_EXCERPTED PASSAGE:_
──────────

Garibaldi and “The 1,000” Landing at Marsala May 11, 1860
BY: Tom Frascella May 2015
As I write this I have the advantage of looking at the recorded history of the event through the perspective of 165 years of Italian propaganda and international academic research. Yet, a full an honest accounting of what occurred in those critical first hours of the Garibaldi invasion continue to remain hidden from view.
A summary of what we do know as fact which was contained in my first article on the transport of Garibaldi’s force is the following:
1. On May 11, 1860 the port city of
Marsala, Sicily had been under the undisputed authority and control of the
Bourbon Monarchy of
southern Italy for several centuries. Most recently, 35 years, under a configuration known as the “Kingdom of the Two Sicilies”.
2. On the morning of May 11, 1860
not only were the port authorities and guards Bourbon “officials” but three
armed Bourbon warships
lay at anchor in the harbor.
3. Suddenly, for reasons not
determined in the historical record, at approximately 9:00 a.m. the three
Bourbon warships pulled up
anchor and left the harbor for the open sea.
4. At approximately 11:00 a.m. two
British warships entered, for reasons not disclosed in the historical record,
Marsala harbor and
5. At approximately 1:00 p.m. two
unarmed transport ships the Piemonte and the Lombardo carrying Garibaldi and
soldiers from the northern Italian Kingdom of Piedmont-Sardinia arrived at Marsala and made for the commercial docks for landing.
6. The landing was hardly uneventful
as the Lombardo ran aground and became stranded in the harbor with its 500
supplies and ammunition. The Piemonte which carried Garibaldi and half the soldiers was able to dock without incident.
7. There is no mention of any
resistance made to the landing by any of the Bourbon officials or authorities
that were present in the city.
Instead the city is said to have cheered Garibaldi’s arrival.
Over the course of the next two
hours, 1:00-3:00 p.m. Garibaldi was able to disembark the cargo and soldiers on
The Lombardo remained fully loaded and stranded in the harbor.
9. At approximately 3:00 p.m. the
three armed Bourbon warships returned to the harbor at Marsala and observed
unloading on the dock and the unarmed Lombardo fully loaded and stranded in the harbor.
Since my primary goal in writing these articles in to examine the history of our San Felese/ Lucanian ancestors and the major events that affected them, I need to summarize their regional status at the moment of Garibaldi’s arrival in Sicily. San Fele and Lucania are located on the mainland of the Italian peninsula just above Sicily. So the two locations are not physically linked and are separated by the straits of Messina and lower Calabria.
As previously written as early as the collapse of the 1848 Carbonari rebellion in the Kingdom of the Two Sicilies some small number of Lucanian Carbonari had been forced into hiding in the hills and mountains of Lucania. There, although poorly armed, they survived in the wilderness pretty much defensively avoiding the Bourbon authorities. The Bourbon government tended to brand them as “bandits” but while they may have resorted to petty crime for survival they were in fact “political” outcasts.
Following the desperation generated by the massive 1857 earthquake in Lucania, more locals found themselves afoul of the authorities and the number of “outcasts” in hiding from the Bourbon authorities in the mountains reached about 2,000 by 1860. These were men hardened by years on the run, with great knowledge of the terrain of Lucania and adept at avoidance of the Bourbon troops. They were also proficient at small arms tactics which is all that they had at best.

──────────

_SOURCE MATERIAL:_

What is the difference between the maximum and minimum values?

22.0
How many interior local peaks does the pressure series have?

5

──────────

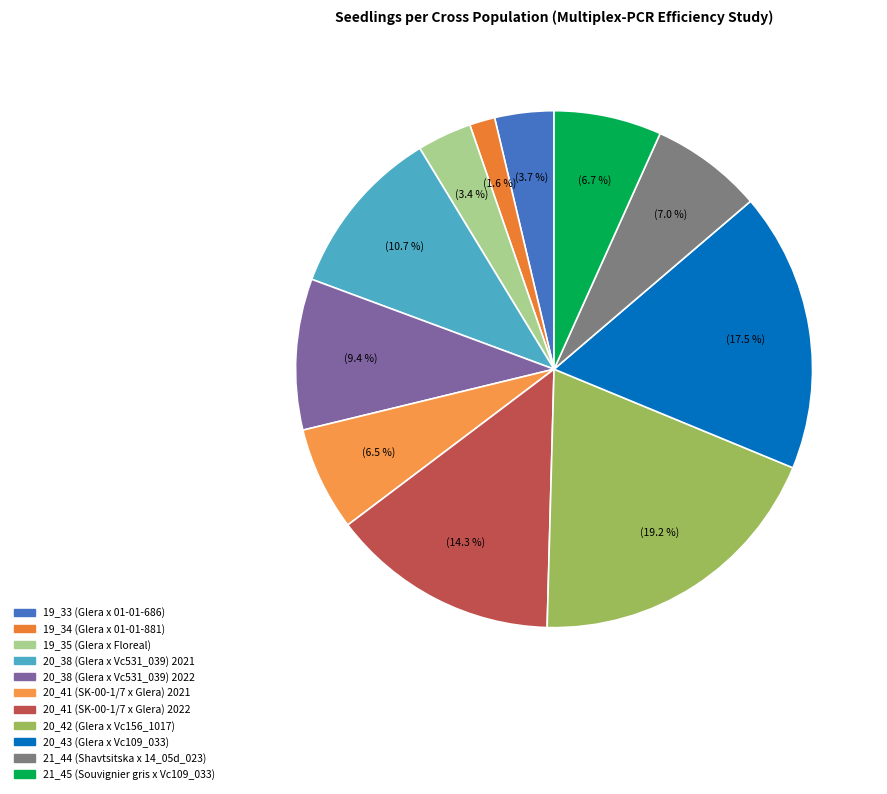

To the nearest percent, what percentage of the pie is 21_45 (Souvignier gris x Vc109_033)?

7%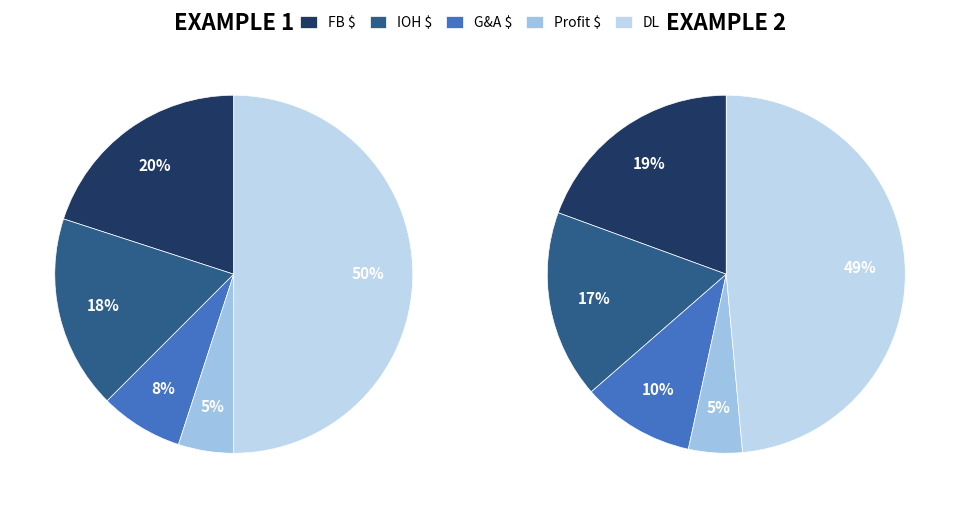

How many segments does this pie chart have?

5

──────────

_COMPLETE THE FOLLOWING:_
1. Transcribe the part of the article on Garibaldi's landing at Marsala between "Instead the city" and "and lower Calabria.", inclusive.
2. In the article on Garibaldi's landing at Marsala, roughly how many outcasts were hiding from the Bourbon authorities in the mountains of Lucania by 1860?
3. Resume the article on Garibaldi's landing at Marsala, starting right after its last sentence.

_RESPONSES BY ITEM NUMBER:_
1.
Instead the city is said to have cheered Garibaldi’s arrival.
Over the course of the next two
hours, 1:00-3:00 p.m. Garibaldi was able to disembark the cargo and soldiers on
The Lombardo remained fully loaded and stranded in the harbor.
9. At approximately 3:00 p.m. the
three armed Bourbon warships returned to the harbor at Marsala and observed
unloading on the dock and the unarmed Lombardo fully loaded and stranded in the harbor.
Since my primary goal in writing these articles in to examine the history of our San Felese/ Lucanian ancestors and the major events that affected them, I need to summarize their regional status at the moment of Garibaldi’s arrival in Sicily. San Fele and Lucania are located on the mainland of the Italian peninsula just above Sicily. So the two locations are not physically linked and are separated by the straits of Messina and lower Calabria.

2. About 2,000.

3.
As we have discussed in previous articles these 2,000 men were distributed throughout the Lucanian region among over 300 bands. These bands of “bandits’ infrequently worked together and avoided presenting too large a body of men to the Bourbon troops. Larger forces would have been too easy to track and too exposed as targets. Alarmed by the increasing number of “bandits” in Lucania the Bourbon regime as early as 1859 bolstered local authority with over 5,000 regular troops. Despite the increasing number of opposing forces direct confrontation was generally avoided well into 1860.
We know from a number of sources that the Piedmont regime for close to a year before Garibaldi’s landing had been moving Sicilian agents of the Savoy regime in and out of Sicily. Their job was to test the resolve and encourage the Sicilian people toward revolt against the Bourbons. Sicily, like Lucania had a long history of revolt against the Bourbon regime. It was clear from the preparations made for Garibaldi’s expedition that the Savoy regime of northern Italy sought to connect with this strong anti-Bourbon popular sentiment in southern Italy. The Savoy regime hoped to also connect to the strong “national” or “one Italy” sentiment. The Sicilian agents sent ahead of Garibaldi’s expedition were there to encourage annexation with the Piedmont regime as a way to achieve Italian unity.
Less is known about how many, when or if similar agents of the Piedmont were dispatched to mainland southern Italy. Later events in Lucania strongly suggest that such agents of Piedmont were present in Lucania as well. I think it fair to say that some communication existed but that prior to Garibaldi’s landing the focus of Piedmont was to secure Sicily.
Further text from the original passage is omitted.